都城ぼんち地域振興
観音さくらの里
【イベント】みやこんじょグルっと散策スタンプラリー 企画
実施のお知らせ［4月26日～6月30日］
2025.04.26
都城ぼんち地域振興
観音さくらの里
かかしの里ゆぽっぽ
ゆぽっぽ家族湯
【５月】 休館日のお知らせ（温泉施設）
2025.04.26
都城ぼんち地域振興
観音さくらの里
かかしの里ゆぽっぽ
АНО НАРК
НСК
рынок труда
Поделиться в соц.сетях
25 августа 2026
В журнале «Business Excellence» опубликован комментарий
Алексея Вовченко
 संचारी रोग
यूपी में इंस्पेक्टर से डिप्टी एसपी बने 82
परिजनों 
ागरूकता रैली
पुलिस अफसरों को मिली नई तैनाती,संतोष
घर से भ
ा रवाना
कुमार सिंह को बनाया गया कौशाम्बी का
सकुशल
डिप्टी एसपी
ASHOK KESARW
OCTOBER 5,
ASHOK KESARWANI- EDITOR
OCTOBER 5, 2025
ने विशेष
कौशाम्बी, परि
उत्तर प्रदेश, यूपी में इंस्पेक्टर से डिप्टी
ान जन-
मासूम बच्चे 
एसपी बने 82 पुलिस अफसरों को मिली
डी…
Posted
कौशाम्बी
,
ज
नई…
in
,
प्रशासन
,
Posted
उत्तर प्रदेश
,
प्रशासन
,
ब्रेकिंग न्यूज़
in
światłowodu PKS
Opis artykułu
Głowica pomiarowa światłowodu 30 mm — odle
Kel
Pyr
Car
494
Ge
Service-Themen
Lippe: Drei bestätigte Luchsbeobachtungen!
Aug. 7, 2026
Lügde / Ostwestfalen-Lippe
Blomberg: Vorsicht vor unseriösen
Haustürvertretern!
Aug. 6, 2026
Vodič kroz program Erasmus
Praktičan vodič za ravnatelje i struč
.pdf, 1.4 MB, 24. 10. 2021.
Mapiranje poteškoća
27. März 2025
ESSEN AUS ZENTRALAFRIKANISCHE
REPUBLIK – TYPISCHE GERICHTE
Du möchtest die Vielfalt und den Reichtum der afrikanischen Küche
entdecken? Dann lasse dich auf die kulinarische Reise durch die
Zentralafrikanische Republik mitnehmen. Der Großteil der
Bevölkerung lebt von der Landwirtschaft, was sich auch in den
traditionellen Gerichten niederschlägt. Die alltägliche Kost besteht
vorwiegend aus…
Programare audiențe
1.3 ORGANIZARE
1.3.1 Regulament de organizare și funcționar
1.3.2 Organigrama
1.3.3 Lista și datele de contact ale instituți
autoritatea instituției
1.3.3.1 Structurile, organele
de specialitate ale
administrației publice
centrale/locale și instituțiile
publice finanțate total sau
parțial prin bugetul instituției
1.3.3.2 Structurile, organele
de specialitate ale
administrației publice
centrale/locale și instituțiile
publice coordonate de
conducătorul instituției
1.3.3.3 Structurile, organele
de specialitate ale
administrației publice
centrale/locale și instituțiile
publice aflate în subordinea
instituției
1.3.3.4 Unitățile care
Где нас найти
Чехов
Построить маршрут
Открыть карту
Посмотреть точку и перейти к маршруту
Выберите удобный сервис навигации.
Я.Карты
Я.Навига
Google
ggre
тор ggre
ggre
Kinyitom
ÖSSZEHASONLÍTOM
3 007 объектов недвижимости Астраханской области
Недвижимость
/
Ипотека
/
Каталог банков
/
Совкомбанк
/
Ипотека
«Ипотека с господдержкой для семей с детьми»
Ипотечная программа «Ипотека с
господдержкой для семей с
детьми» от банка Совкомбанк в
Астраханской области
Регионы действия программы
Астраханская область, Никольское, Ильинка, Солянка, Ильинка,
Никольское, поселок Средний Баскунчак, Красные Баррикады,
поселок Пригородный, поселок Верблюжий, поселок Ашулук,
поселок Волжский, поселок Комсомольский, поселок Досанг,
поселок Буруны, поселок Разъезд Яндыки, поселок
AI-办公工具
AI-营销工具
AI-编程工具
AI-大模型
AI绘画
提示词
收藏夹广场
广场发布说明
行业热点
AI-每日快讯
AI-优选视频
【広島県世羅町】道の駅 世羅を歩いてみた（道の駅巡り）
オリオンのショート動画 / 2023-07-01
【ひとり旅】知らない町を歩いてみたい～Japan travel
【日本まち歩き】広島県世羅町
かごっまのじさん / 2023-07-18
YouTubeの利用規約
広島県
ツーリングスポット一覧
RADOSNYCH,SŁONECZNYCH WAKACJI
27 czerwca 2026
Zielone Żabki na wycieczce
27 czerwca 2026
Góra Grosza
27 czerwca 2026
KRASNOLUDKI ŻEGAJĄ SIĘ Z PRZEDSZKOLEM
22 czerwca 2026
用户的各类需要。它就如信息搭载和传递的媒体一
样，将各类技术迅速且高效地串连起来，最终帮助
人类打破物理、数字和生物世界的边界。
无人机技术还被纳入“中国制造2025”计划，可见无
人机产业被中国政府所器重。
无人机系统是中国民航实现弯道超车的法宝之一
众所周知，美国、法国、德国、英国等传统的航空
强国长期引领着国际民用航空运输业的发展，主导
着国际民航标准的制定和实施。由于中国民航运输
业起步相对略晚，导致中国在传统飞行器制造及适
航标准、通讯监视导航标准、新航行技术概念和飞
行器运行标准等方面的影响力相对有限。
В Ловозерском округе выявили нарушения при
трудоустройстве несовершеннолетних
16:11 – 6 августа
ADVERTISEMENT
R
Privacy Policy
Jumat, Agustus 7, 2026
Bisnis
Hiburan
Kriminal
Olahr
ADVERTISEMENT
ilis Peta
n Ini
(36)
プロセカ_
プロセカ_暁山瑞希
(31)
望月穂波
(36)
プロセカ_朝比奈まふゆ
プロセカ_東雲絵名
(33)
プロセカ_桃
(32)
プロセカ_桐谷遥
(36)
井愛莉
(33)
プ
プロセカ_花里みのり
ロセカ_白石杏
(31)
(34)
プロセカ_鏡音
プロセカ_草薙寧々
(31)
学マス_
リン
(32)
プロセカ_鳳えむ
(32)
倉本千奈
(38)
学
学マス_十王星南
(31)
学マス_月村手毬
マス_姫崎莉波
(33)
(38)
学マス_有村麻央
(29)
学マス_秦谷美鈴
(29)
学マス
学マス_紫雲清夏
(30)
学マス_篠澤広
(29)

########################################

Exercise: Please write out every line of the data above, character for character and in the same order.

Solution to this problem:
都城ぼんち地域振興
観音さくらの里
【イベント】みやこんじょグルっと散策スタンプラリー 企画
実施のお知らせ［4月26日～6月30日］
2025.04.26
都城ぼんち地域振興
観音さくらの里
かかしの里ゆぽっぽ
ゆぽっぽ家族湯
【５月】 休館日のお知らせ（温泉施設）
2025.04.26
都城ぼんち地域振興
観音さくらの里
かかしの里ゆぽっぽ
АНО НАРК
НСК
рынок труда
Поделиться в соц.сетях
25 августа 2026
В журнале «Business Excellence» опубликован комментарий
Алексея Вовченко
 संचारी रोग
यूपी में इंस्पेक्टर से डिप्टी एसपी बने 82
परिजनों 
ागरूकता रैली
पुलिस अफसरों को मिली नई तैनाती,संतोष
घर से भ
ा रवाना
कुमार सिंह को बनाया गया कौशाम्बी का
सकुशल
डिप्टी एसपी
ASHOK KESARW
OCTOBER 5,
ASHOK KESARWANI- EDITOR
OCTOBER 5, 2025
ने विशेष
कौशाम्बी, परि
उत्तर प्रदेश, यूपी में इंस्पेक्टर से डिप्टी
ान जन-
मासूम बच्चे 
एसपी बने 82 पुलिस अफसरों को मिली
डी…
Posted
कौशाम्बी
,
ज
नई…
in
,
प्रशासन
,
Posted
उत्तर प्रदेश
,
प्रशासन
,
ब्रेकिंग न्यूज़
in
światłowodu PKS
Opis artykułu
Głowica pomiarowa światłowodu 30 mm — odle
Kel
Pyr
Car
494
Ge
Service-Themen
Lippe: Drei bestätigte Luchsbeobachtungen!
Aug. 7, 2026
Lügde / Ostwestfalen-Lippe
Blomberg: Vorsicht vor unseriösen
Haustürvertretern!
Aug. 6, 2026
Vodič kroz program Erasmus
Praktičan vodič za ravnatelje i struč
.pdf, 1.4 MB, 24. 10. 2021.
Mapiranje poteškoća
27. März 2025
ESSEN AUS ZENTRALAFRIKANISCHE
REPUBLIK – TYPISCHE GERICHTE
Du möchtest die Vielfalt und den Reichtum der afrikanischen Küche
entdecken? Dann lasse dich auf die kulinarische Reise durch die
Zentralafrikanische Republik mitnehmen. Der Großteil der
Bevölkerung lebt von der Landwirtschaft, was sich auch in den
traditionellen Gerichten niederschlägt. Die alltägliche Kost besteht
vorwiegend aus…
Programare audiențe
1.3 ORGANIZARE
1.3.1 Regulament de organizare și funcționar
1.3.2 Organigrama
1.3.3 Lista și datele de contact ale instituți
autoritatea instituției
1.3.3.1 Structurile, organele
de specialitate ale
administrației publice
centrale/locale și instituțiile
publice finanțate total sau
parțial prin bugetul instituției
1.3.3.2 Structurile, organele
de specialitate ale
administrației publice
centrale/locale și instituțiile
publice coordonate de
conducătorul instituției
1.3.3.3 Structurile, organele
de specialitate ale
administrației publice
centrale/locale și instituțiile
publice aflate în subordinea
instituției
1.3.3.4 Unitățile care
Где нас найти
Чехов
Построить маршрут
Открыть карту
Посмотреть точку и перейти к маршруту
Выберите удобный сервис навигации.
Я.Карты
Я.Навига
Google
ggre
тор ggre
ggre
Kinyitom
ÖSSZEHASONLÍTOM
3 007 объектов недвижимости Астраханской области
Недвижимость
/
Ипотека
/
Каталог банков
/
Совкомбанк
/
Ипотека
«Ипотека с господдержкой для семей с детьми»
Ипотечная программа «Ипотека с
господдержкой для семей с
детьми» от банка Совкомбанк в
Астраханской области
Регионы действия программы
Астраханская область, Никольское, Ильинка, Солянка, Ильинка,
Никольское, поселок Средний Баскунчак, Красные Баррикады,
поселок Пригородный, поселок Верблюжий, поселок Ашулук,
поселок Волжский, поселок Комсомольский, поселок Досанг,
поселок Буруны, поселок Разъезд Яндыки, поселок
AI-办公工具
AI-营销工具
AI-编程工具
AI-大模型
AI绘画
提示词
收藏夹广场
广场发布说明
行业热点
AI-每日快讯
AI-优选视频
【広島県世羅町】道の駅 世羅を歩いてみた（道の駅巡り）
オリオンのショート動画 / 2023-07-01
【ひとり旅】知らない町を歩いてみたい～Japan travel
【日本まち歩き】広島県世羅町
かごっまのじさん / 2023-07-18
YouTubeの利用規約
広島県
ツーリングスポット一覧
RADOSNYCH,SŁONECZNYCH WAKACJI
27 czerwca 2026
Zielone Żabki na wycieczce
27 czerwca 2026
Góra Grosza
27 czerwca 2026
KRASNOLUDKI ŻEGAJĄ SIĘ Z PRZEDSZKOLEM
22 czerwca 2026
用户的各类需要。它就如信息搭载和传递的媒体一
样，将各类技术迅速且高效地串连起来，最终帮助
人类打破物理、数字和生物世界的边界。
无人机技术还被纳入“中国制造2025”计划，可见无
人机产业被中国政府所器重。
无人机系统是中国民航实现弯道超车的法宝之一
众所周知，美国、法国、德国、英国等传统的航空
强国长期引领着国际民用航空运输业的发展，主导
着国际民航标准的制定和实施。由于中国民航运输
业起步相对略晚，导致中国在传统飞行器制造及适
航标准、通讯监视导航标准、新航行技术概念和飞
行器运行标准等方面的影响力相对有限。
В Ловозерском округе выявили нарушения при
трудоустройстве несовершеннолетних
16:11 – 6 августа
ADVERTISEMENT
R
Privacy Policy
Jumat, Agustus 7, 2026
Bisnis
Hiburan
Kriminal
Olahr
ADVERTISEMENT
ilis Peta
n Ini
(36)
プロセカ_
プロセカ_暁山瑞希
(31)
望月穂波
(36)
プロセカ_朝比奈まふゆ
プロセカ_東雲絵名
(33)
プロセカ_桃
(32)
プロセカ_桐谷遥
(36)
井愛莉
(33)
プ
プロセカ_花里みのり
ロセカ_白石杏
(31)
(34)
プロセカ_鏡音
プロセカ_草薙寧々
(31)
学マス_
リン
(32)
プロセカ_鳳えむ
(32)
倉本千奈
(38)
学
学マス_十王星南
(31)
学マス_月村手毬
マス_姫崎莉波
(33)
(38)
学マス_有村麻央
(29)
学マス_秦谷美鈴
(29)
学マス
学マス_紫雲清夏
(30)
学マス_篠澤広
(29)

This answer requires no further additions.